--- Task inputs Enclosed Below ---

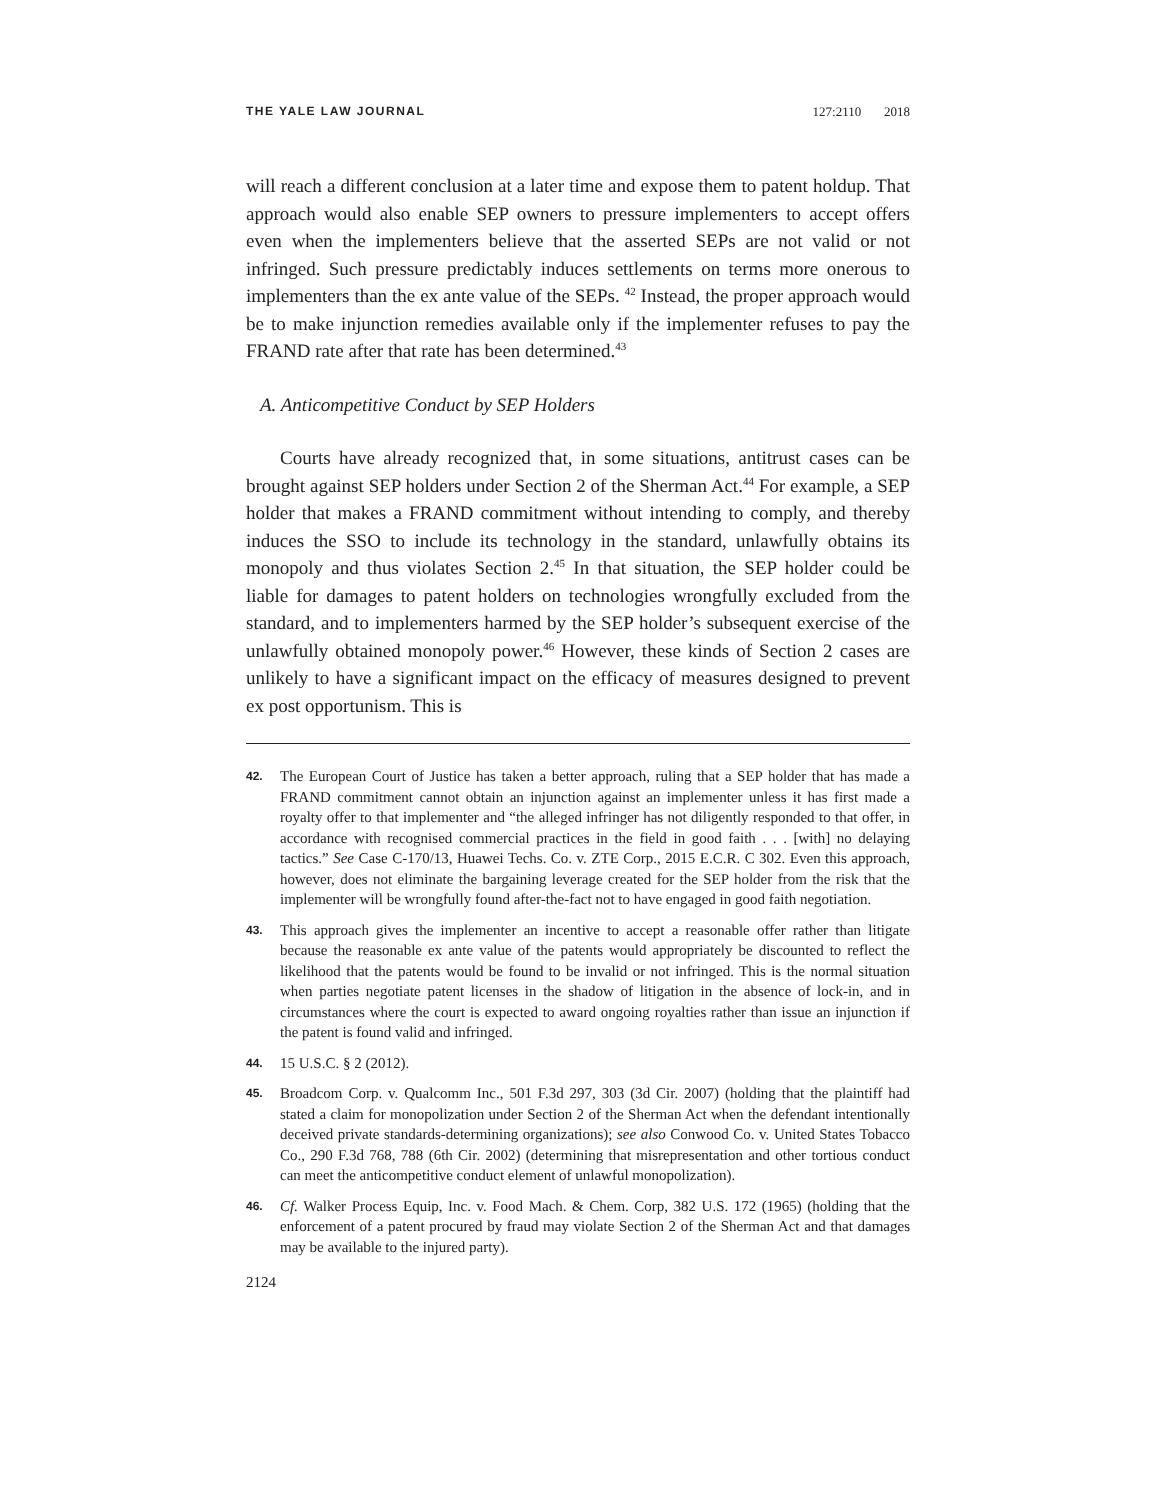THE YALE LAW JOURNAL 127:2110 2018
will reach a different conclusion at a later time and expose them to patent holdup. That approach would also enable SEP owners to pressure implementers to accept offers even when the implementers believe that the asserted SEPs are not valid or not infringed. Such pressure predictably induces settlements on terms more onerous to implementers than the ex ante value of the SEPs. <sup>42</sup> Instead, the proper approach would be to make injunction remedies available only if the implementer refuses to pay the FRAND rate after that rate has been determined.<sup>43</sup>
A. Anticompetitive Conduct by SEP Holders
Courts have already recognized that, in some situations, antitrust cases can be brought against SEP holders under Section 2 of the Sherman Act.<sup>44</sup> For example, a SEP holder that makes a FRAND commitment without intending to comply, and thereby induces the SSO to include its technology in the standard, unlawfully obtains its monopoly and thus violates Section 2.<sup>45</sup> In that situation, the SEP holder could be liable for damages to patent holders on technologies wrongfully excluded from the standard, and to implementers harmed by the SEP holder’s subsequent exercise of the unlawfully obtained monopoly power.<sup>46</sup> However, these kinds of Section 2 cases are unlikely to have a significant impact on the efficacy of measures designed to prevent ex post opportunism. This is
42. The European Court of Justice has taken a better approach, ruling that a SEP holder that has made a FRAND commitment cannot obtain an injunction against an implementer unless it has first made a royalty offer to that implementer and “the alleged infringer has not diligently responded to that offer, in accordance with recognised commercial practices in the field in good faith . . . [with] no delaying tactics.” See Case C-170/13, Huawei Techs. Co. v. ZTE Corp., 2015 E.C.R. C 302. Even this approach, however, does not eliminate the bargaining leverage created for the SEP holder from the risk that the implementer will be wrongfully found after-the-fact not to have engaged in good faith negotiation.
43. This approach gives the implementer an incentive to accept a reasonable offer rather than litigate because the reasonable ex ante value of the patents would appropriately be discounted to reflect the likelihood that the patents would be found to be invalid or not infringed. This is the normal situation when parties negotiate patent licenses in the shadow of litigation in the absence of lock-in, and in circumstances where the court is expected to award ongoing royalties rather than issue an injunction if the patent is found valid and infringed.
44. 15 U.S.C. § 2 (2012).
45. Broadcom Corp. v. Qualcomm Inc., 501 F.3d 297, 303 (3d Cir. 2007) (holding that the plaintiff had stated a claim for monopolization under Section 2 of the Sherman Act when the defendant intentionally deceived private standards-determining organizations); see also Conwood Co. v. United States Tobacco Co., 290 F.3d 768, 788 (6th Cir. 2002) (determining that misrepresentation and other tortious conduct can meet the anticompetitive conduct element of unlawful monopolization).
46. Cf. Walker Process Equip, Inc. v. Food Mach. & Chem. Corp, 382 U.S. 172 (1965) (holding that the enforcement of a patent procured by fraud may violate Section 2 of the Sherman Act and that damages may be available to the injured party).
2124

--- End of Enclosed Task inputs ---

**Directions for this task**
When copying the entries above, keep each word as it is and exclude any image.

**Solution to this exercise**
THE YALE LAW JOURNAL 127:2110 2018
will reach a different conclusion at a later time and expose them to patent holdup. That approach would also enable SEP owners to pressure implementers to accept offers even when the implementers believe that the asserted SEPs are not valid or not infringed. Such pressure predictably induces settlements on terms more onerous to implementers than the ex ante value of the SEPs. <sup>42</sup> Instead, the proper approach would be to make injunction remedies available only if the implementer refuses to pay the FRAND rate after that rate has been determined.<sup>43</sup>
A. Anticompetitive Conduct by SEP Holders
Courts have already recognized that, in some situations, antitrust cases can be brought against SEP holders under Section 2 of the Sherman Act.<sup>44</sup> For example, a SEP holder that makes a FRAND commitment without intending to comply, and thereby induces the SSO to include its technology in the standard, unlawfully obtains its monopoly and thus violates Section 2.<sup>45</sup> In that situation, the SEP holder could be liable for damages to patent holders on technologies wrongfully excluded from the standard, and to implementers harmed by the SEP holder’s subsequent exercise of the unlawfully obtained monopoly power.<sup>46</sup> However, these kinds of Section 2 cases are unlikely to have a significant impact on the efficacy of measures designed to prevent ex post opportunism. This is
42. The European Court of Justice has taken a better approach, ruling that a SEP holder that has made a FRAND commitment cannot obtain an injunction against an implementer unless it has first made a royalty offer to that implementer and “the alleged infringer has not diligently responded to that offer, in accordance with recognised commercial practices in the field in good faith . . . [with] no delaying tactics.” See Case C-170/13, Huawei Techs. Co. v. ZTE Corp., 2015 E.C.R. C 302. Even this approach, however, does not eliminate the bargaining leverage created for the SEP holder from the risk that the implementer will be wrongfully found after-the-fact not to have engaged in good faith negotiation.
43. This approach gives the implementer an incentive to accept a reasonable offer rather than litigate because the reasonable ex ante value of the patents would appropriately be discounted to reflect the likelihood that the patents would be found to be invalid or not infringed. This is the normal situation when parties negotiate patent licenses in the shadow of litigation in the absence of lock-in, and in circumstances where the court is expected to award ongoing royalties rather than issue an injunction if the patent is found valid and infringed.
44. 15 U.S.C. § 2 (2012).
45. Broadcom Corp. v. Qualcomm Inc., 501 F.3d 297, 303 (3d Cir. 2007) (holding that the plaintiff had stated a claim for monopolization under Section 2 of the Sherman Act when the defendant intentionally deceived private standards-determining organizations); see also Conwood Co. v. United States Tobacco Co., 290 F.3d 768, 788 (6th Cir. 2002) (determining that misrepresentation and other tortious conduct can meet the anticompetitive conduct element of unlawful monopolization).
46. Cf. Walker Process Equip, Inc. v. Food Mach. & Chem. Corp, 382 U.S. 172 (1965) (holding that the enforcement of a patent procured by fraud may violate Section 2 of the Sherman Act and that damages may be available to the injured party).
2124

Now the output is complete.